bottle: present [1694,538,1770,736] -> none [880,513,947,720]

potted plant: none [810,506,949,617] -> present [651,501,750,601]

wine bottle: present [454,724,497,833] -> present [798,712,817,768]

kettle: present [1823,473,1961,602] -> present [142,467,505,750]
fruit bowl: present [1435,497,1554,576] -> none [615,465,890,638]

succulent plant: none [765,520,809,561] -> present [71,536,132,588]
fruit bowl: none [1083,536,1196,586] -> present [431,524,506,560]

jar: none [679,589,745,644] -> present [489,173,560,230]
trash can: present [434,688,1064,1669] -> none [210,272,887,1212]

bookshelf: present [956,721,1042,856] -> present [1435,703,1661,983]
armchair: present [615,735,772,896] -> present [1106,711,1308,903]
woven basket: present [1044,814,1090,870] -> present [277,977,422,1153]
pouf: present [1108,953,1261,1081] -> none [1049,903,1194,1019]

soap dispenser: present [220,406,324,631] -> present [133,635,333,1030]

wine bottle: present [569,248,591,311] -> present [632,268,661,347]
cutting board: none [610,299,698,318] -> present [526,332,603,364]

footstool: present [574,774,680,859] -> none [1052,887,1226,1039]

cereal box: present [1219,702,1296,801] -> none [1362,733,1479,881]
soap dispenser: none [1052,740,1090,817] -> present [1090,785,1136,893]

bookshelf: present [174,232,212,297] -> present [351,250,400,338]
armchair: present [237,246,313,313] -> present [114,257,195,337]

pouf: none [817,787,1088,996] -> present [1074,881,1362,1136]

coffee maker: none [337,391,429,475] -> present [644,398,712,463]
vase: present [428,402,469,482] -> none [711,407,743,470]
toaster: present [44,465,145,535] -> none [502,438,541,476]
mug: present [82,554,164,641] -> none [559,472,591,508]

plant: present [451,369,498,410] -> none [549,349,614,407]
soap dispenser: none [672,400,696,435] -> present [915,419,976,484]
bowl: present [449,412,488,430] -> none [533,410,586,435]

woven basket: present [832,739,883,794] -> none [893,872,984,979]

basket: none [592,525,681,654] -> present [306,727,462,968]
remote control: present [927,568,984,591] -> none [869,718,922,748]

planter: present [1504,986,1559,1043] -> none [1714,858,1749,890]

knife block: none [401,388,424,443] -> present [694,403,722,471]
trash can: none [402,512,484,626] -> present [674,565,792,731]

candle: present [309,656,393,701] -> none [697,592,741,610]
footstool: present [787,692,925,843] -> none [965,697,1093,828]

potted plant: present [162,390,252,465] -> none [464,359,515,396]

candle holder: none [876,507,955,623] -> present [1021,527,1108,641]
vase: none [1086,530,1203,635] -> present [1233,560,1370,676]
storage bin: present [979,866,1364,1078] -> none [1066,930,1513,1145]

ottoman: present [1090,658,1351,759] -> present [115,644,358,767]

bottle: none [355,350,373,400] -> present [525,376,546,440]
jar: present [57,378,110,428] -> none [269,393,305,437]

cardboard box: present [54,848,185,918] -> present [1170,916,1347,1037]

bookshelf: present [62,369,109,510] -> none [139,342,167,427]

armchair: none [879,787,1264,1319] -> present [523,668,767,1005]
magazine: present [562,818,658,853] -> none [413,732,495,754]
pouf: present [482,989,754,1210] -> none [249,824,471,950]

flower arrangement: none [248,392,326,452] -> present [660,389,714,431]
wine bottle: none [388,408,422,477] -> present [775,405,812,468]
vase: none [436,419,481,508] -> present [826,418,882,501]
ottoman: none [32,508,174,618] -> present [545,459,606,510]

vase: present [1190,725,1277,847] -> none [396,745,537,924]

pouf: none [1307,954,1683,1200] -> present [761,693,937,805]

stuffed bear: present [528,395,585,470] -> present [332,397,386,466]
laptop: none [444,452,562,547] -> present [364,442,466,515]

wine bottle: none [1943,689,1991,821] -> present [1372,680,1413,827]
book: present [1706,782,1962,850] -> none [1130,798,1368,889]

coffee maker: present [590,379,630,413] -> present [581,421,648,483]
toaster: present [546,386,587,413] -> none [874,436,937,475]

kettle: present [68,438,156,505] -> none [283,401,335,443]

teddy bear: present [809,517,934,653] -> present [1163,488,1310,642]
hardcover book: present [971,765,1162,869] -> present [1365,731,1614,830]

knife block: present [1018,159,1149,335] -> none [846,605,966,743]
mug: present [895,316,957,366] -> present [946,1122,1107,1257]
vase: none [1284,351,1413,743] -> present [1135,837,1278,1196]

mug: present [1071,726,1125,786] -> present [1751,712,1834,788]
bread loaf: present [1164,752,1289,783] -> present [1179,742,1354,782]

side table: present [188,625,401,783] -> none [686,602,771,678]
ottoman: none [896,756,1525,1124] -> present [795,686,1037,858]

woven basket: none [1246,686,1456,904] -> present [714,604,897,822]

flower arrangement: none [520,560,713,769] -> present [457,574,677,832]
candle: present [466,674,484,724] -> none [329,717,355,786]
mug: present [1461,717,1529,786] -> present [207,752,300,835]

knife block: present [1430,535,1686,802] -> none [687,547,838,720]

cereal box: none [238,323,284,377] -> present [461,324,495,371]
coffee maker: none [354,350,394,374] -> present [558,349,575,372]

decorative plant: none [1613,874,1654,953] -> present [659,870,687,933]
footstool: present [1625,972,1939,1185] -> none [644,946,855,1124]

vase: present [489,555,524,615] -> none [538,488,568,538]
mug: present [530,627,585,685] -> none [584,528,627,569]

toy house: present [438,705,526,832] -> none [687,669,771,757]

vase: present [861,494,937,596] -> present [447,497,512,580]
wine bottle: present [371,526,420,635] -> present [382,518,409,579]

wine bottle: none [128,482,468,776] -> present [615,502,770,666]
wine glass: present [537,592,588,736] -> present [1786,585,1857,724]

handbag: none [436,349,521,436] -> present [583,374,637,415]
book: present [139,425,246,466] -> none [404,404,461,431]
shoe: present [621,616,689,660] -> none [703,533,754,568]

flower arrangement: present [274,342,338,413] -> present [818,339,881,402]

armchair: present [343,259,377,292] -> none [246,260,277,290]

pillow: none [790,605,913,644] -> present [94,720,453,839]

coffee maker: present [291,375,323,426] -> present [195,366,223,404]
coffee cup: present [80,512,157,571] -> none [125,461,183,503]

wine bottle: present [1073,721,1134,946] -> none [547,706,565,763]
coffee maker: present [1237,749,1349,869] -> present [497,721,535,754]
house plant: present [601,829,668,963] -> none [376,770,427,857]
· · · · ·
- [What this task involves]:
Reproduce each entry above. Every word must match.

- [Finished task]:
bottle: present [1694,538,1770,736] -> none [880,513,947,720]

potted plant: none [810,506,949,617] -> present [651,501,750,601]

wine bottle: present [454,724,497,833] -> present [798,712,817,768]

kettle: present [1823,473,1961,602] -> present [142,467,505,750]
fruit bowl: present [1435,497,1554,576] -> none [615,465,890,638]

succulent plant: none [765,520,809,561] -> present [71,536,132,588]
fruit bowl: none [1083,536,1196,586] -> present [431,524,506,560]

jar: none [679,589,745,644] -> present [489,173,560,230]
trash can: present [434,688,1064,1669] -> none [210,272,887,1212]

bookshelf: present [956,721,1042,856] -> present [1435,703,1661,983]
armchair: present [615,735,772,896] -> present [1106,711,1308,903]
woven basket: present [1044,814,1090,870] -> present [277,977,422,1153]
pouf: present [1108,953,1261,1081] -> none [1049,903,1194,1019]

soap dispenser: present [220,406,324,631] -> present [133,635,333,1030]

wine bottle: present [569,248,591,311] -> present [632,268,661,347]
cutting board: none [610,299,698,318] -> present [526,332,603,364]

footstool: present [574,774,680,859] -> none [1052,887,1226,1039]

cereal box: present [1219,702,1296,801] -> none [1362,733,1479,881]
soap dispenser: none [1052,740,1090,817] -> present [1090,785,1136,893]

bookshelf: present [174,232,212,297] -> present [351,250,400,338]
armchair: present [237,246,313,313] -> present [114,257,195,337]

pouf: none [817,787,1088,996] -> present [1074,881,1362,1136]

coffee maker: none [337,391,429,475] -> present [644,398,712,463]
vase: present [428,402,469,482] -> none [711,407,743,470]
toaster: present [44,465,145,535] -> none [502,438,541,476]
mug: present [82,554,164,641] -> none [559,472,591,508]

plant: present [451,369,498,410] -> none [549,349,614,407]
soap dispenser: none [672,400,696,435] -> present [915,419,976,484]
bowl: present [449,412,488,430] -> none [533,410,586,435]

woven basket: present [832,739,883,794] -> none [893,872,984,979]

basket: none [592,525,681,654] -> present [306,727,462,968]
remote control: present [927,568,984,591] -> none [869,718,922,748]

planter: present [1504,986,1559,1043] -> none [1714,858,1749,890]

knife block: none [401,388,424,443] -> present [694,403,722,471]
trash can: none [402,512,484,626] -> present [674,565,792,731]

candle: present [309,656,393,701] -> none [697,592,741,610]
footstool: present [787,692,925,843] -> none [965,697,1093,828]

potted plant: present [162,390,252,465] -> none [464,359,515,396]

candle holder: none [876,507,955,623] -> present [1021,527,1108,641]
vase: none [1086,530,1203,635] -> present [1233,560,1370,676]
storage bin: present [979,866,1364,1078] -> none [1066,930,1513,1145]

ottoman: present [1090,658,1351,759] -> present [115,644,358,767]

bottle: none [355,350,373,400] -> present [525,376,546,440]
jar: present [57,378,110,428] -> none [269,393,305,437]

cardboard box: present [54,848,185,918] -> present [1170,916,1347,1037]

bookshelf: present [62,369,109,510] -> none [139,342,167,427]

armchair: none [879,787,1264,1319] -> present [523,668,767,1005]
magazine: present [562,818,658,853] -> none [413,732,495,754]
pouf: present [482,989,754,1210] -> none [249,824,471,950]

flower arrangement: none [248,392,326,452] -> present [660,389,714,431]
wine bottle: none [388,408,422,477] -> present [775,405,812,468]
vase: none [436,419,481,508] -> present [826,418,882,501]
ottoman: none [32,508,174,618] -> present [545,459,606,510]

vase: present [1190,725,1277,847] -> none [396,745,537,924]

pouf: none [1307,954,1683,1200] -> present [761,693,937,805]

stuffed bear: present [528,395,585,470] -> present [332,397,386,466]
laptop: none [444,452,562,547] -> present [364,442,466,515]

wine bottle: none [1943,689,1991,821] -> present [1372,680,1413,827]
book: present [1706,782,1962,850] -> none [1130,798,1368,889]

coffee maker: present [590,379,630,413] -> present [581,421,648,483]
toaster: present [546,386,587,413] -> none [874,436,937,475]

kettle: present [68,438,156,505] -> none [283,401,335,443]

teddy bear: present [809,517,934,653] -> present [1163,488,1310,642]
hardcover book: present [971,765,1162,869] -> present [1365,731,1614,830]

knife block: present [1018,159,1149,335] -> none [846,605,966,743]
mug: present [895,316,957,366] -> present [946,1122,1107,1257]
vase: none [1284,351,1413,743] -> present [1135,837,1278,1196]

mug: present [1071,726,1125,786] -> present [1751,712,1834,788]
bread loaf: present [1164,752,1289,783] -> present [1179,742,1354,782]

side table: present [188,625,401,783] -> none [686,602,771,678]
ottoman: none [896,756,1525,1124] -> present [795,686,1037,858]

woven basket: none [1246,686,1456,904] -> present [714,604,897,822]

flower arrangement: none [520,560,713,769] -> present [457,574,677,832]
candle: present [466,674,484,724] -> none [329,717,355,786]
mug: present [1461,717,1529,786] -> present [207,752,300,835]

knife block: present [1430,535,1686,802] -> none [687,547,838,720]

cereal box: none [238,323,284,377] -> present [461,324,495,371]
coffee maker: none [354,350,394,374] -> present [558,349,575,372]

decorative plant: none [1613,874,1654,953] -> present [659,870,687,933]
footstool: present [1625,972,1939,1185] -> none [644,946,855,1124]

vase: present [489,555,524,615] -> none [538,488,568,538]
mug: present [530,627,585,685] -> none [584,528,627,569]

toy house: present [438,705,526,832] -> none [687,669,771,757]

vase: present [861,494,937,596] -> present [447,497,512,580]
wine bottle: present [371,526,420,635] -> present [382,518,409,579]

wine bottle: none [128,482,468,776] -> present [615,502,770,666]
wine glass: present [537,592,588,736] -> present [1786,585,1857,724]

handbag: none [436,349,521,436] -> present [583,374,637,415]
book: present [139,425,246,466] -> none [404,404,461,431]
shoe: present [621,616,689,660] -> none [703,533,754,568]

flower arrangement: present [274,342,338,413] -> present [818,339,881,402]

armchair: present [343,259,377,292] -> none [246,260,277,290]

pillow: none [790,605,913,644] -> present [94,720,453,839]

coffee maker: present [291,375,323,426] -> present [195,366,223,404]
coffee cup: present [80,512,157,571] -> none [125,461,183,503]

wine bottle: present [1073,721,1134,946] -> none [547,706,565,763]
coffee maker: present [1237,749,1349,869] -> present [497,721,535,754]
house plant: present [601,829,668,963] -> none [376,770,427,857]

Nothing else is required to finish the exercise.